## [What you will do]
Look at the data below and print exactly the lines from its first line through the line with "userid_list_check(id_inputs)"; the pictures stay out of the copy.

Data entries
════════

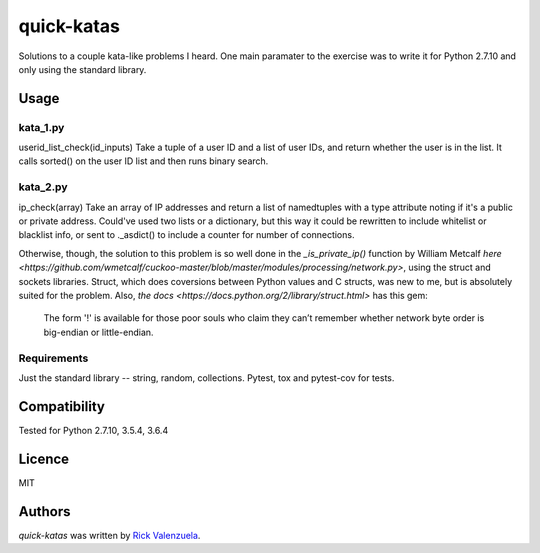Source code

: quick-katas
===========

.. image:: https://travis-ci.org/rveeblefetzer/quick-katas.png
   :target: https://travis-ci.org/rveeblefetzer/quick-katas
   :alt: Latest Travis CI build status

Solutions to a couple kata-like problems I heard. One main paramater to the exercise was to write it for Python 2.7.10 and only using the standard library.   

Usage
-----
kata_1.py
^^^^^^^^^
userid_list_check(id_inputs)
Take a tuple of a user ID and a list of user IDs, and return whether the user is in the list. 
It calls sorted() on the user ID list and then runs binary search.

kata_2.py
^^^^^^^^^
ip_check(array)
Take an array of IP addresses and return a list of namedtuples with a type attribute noting 
if it's a public or private address. Could've used two lists or a dictionary, but this way it could be
rewritten to include whitelist or blacklist info, or sent to ._asdict() to include a counter for number
of connections.

Otherwise, though, the solution to this problem is so well done in the `_is_private_ip()` function by William Metcalf
`here <https://github.com/wmetcalf/cuckoo-master/blob/master/modules/processing/network.py>`, using the struct and sockets libraries. Struct, which does coversions between Python values and C structs, was new to me, but is absolutely suited for the problem. Also, `the docs <https://docs.python.org/2/library/struct.html>` has this gem:
	The form '!' is available for those poor souls who claim they can’t remember whether network byte order is big-endian or little-endian.

Requirements
^^^^^^^^^^^^
Just the standard library -- string, random, collections. Pytest, tox and pytest-cov for tests.

Compatibility
-------------
Tested for Python 2.7.10, 3.5.4, 3.6.4

Licence
-------
MIT

Authors
-------
`quick-katas` was written by `Rick Valenzuela <rv@rickv.com>`_.
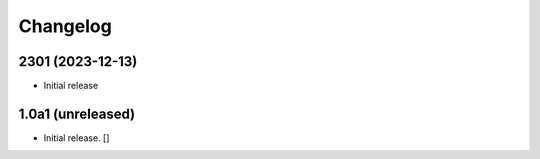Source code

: Changelog
=========


2301 (2023-12-13)
-----------------
- Initial release


1.0a1 (unreleased)
------------------

- Initial release.
  []
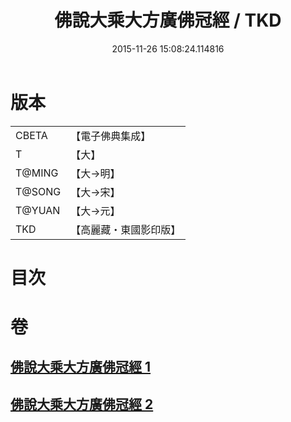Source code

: #+TITLE: 佛說大乘大方廣佛冠經 / TKD
#+DATE: 2015-11-26 15:08:24.114816
* 版本
 |     CBETA|【電子佛典集成】|
 |         T|【大】     |
 |    T@MING|【大→明】   |
 |    T@SONG|【大→宋】   |
 |    T@YUAN|【大→元】   |
 |       TKD|【高麗藏・東國影印版】|

* 目次
* 卷
** [[file:KR6i0014_001.txt][佛說大乘大方廣佛冠經 1]]
** [[file:KR6i0014_002.txt][佛說大乘大方廣佛冠經 2]]
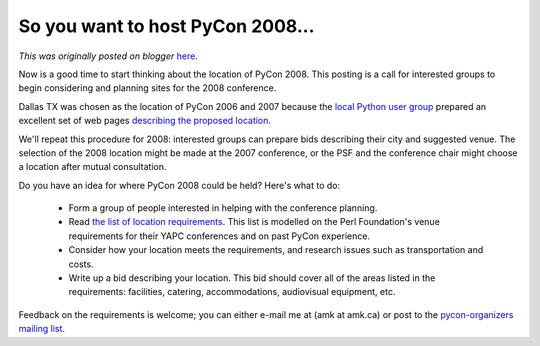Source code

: .. post:: 2006-04-29
   :tags: post, legacy-blogger
   :author: Python Software Foundation
   :category: Legacy
   :location: World
   :language: en

So you want to host PyCon 2008...
=================================

*This was originally posted on blogger* `here <https://pyfound.blogspot.com/2006/04/so-you-want-to-host-pycon-2008.html>`_.

Now is a good time to start thinking about the location of PyCon 2008. This
posting is a call for interested groups to begin considering and planning
sites for the 2008 conference.

Dallas TX was chosen as the location of PyCon 2006 and 2007 because the `local
Python user group <http://www.dfwpython.org/>`_ prepared an excellent set of web
pages `describing the proposed
location <http://dfwpython.org/DfwPyConBid/HomePage>`_.

We'll repeat this procedure for 2008: interested groups can prepare bids
describing their city and suggested venue. The selection of the 2008 location
might be made at the 2007 conference, or the PSF and the conference chair
might choose a location after mutual consultation.

Do you have an idea for where PyCon 2008 could be held? Here's what to do:

  * Form a group of people interested in helping with the conference planning. 
  * Read `the list of location requirements <http://wiki.python.org/moin/PyConPlanning/BidRequirements>`_. This list is modelled on the Perl Foundation's venue requirements for their YAPC conferences and on past PyCon experience. 
  * Consider how your location meets the requirements, and research issues such as transportation and costs. 
  * Write up a bid describing your location. This bid should cover all of the areas listed in the requirements: facilities, catering, accommodations, audiovisual equipment, etc. 

Feedback on the requirements is welcome; you can either e-mail me at (amk at
amk.ca) or post to the `pycon-organizers mailing
list <http://mail.python.org/mailman/listinfo/pycon-organizers>`_.

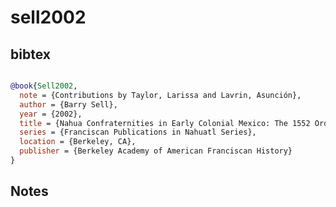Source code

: * sell2002




** bibtex

#+NAME: bibtex
#+BEGIN_SRC bibtex

@book{Sell2002,
  note = {Contributions by Taylor, Larissa and Lavrin, Asunción},
  author = {Barry Sell},
  year = {2002},
  title = {Nahua Confraternities in Early Colonial Mexico: The 1552 Ordinances of Fray Alonso de Molina, OFM},
  series = {Franciscan Publications in Nahuatl Series},
  location = {Berkeley, CA},
  publisher = {Berkeley Academy of American Franciscan History}
}

#+END_SRC




** Notes

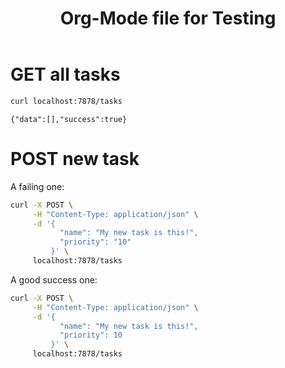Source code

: #+TITLE: Org-Mode file for Testing

* GET all tasks
  #+begin_src sh :results verbatim
    curl localhost:7878/tasks
  #+end_src

  #+RESULTS:
  : {"data":[],"success":true}


* POST new task

A failing one:

#+BEGIN_SRC sh :results verbatim
curl -X POST \
     -H "Content-Type: application/json" \
     -d '{
           "name": "My new task is this!",
           "priority": "10"
         }' \
     localhost:7878/tasks
#+END_SRC

#+RESULTS:
: Failed to deserialize the JSON body into the target type: priority: invalid type: string "10", expected i32 at line 3 column 27

A good success one:

#+BEGIN_SRC sh :results verbatim
curl -X POST \
     -H "Content-Type: application/json" \
     -d '{
           "name": "My new task is this!",
           "priority": 10
         }' \
     localhost:7878/tasks
#+END_SRC

#+RESULTS:
: {"data":{"task_id":26},"success":true}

════════

## [Solution for this problem]
Source code

: quick-katas
===========

.. image:: https://travis-ci.org/rveeblefetzer/quick-katas.png
   :target: https://travis-ci.org/rveeblefetzer/quick-katas
   :alt: Latest Travis CI build status

Solutions to a couple kata-like problems I heard. One main paramater to the exercise was to write it for Python 2.7.10 and only using the standard library.   

Usage
-----
kata_1.py
^^^^^^^^^
userid_list_check(id_inputs)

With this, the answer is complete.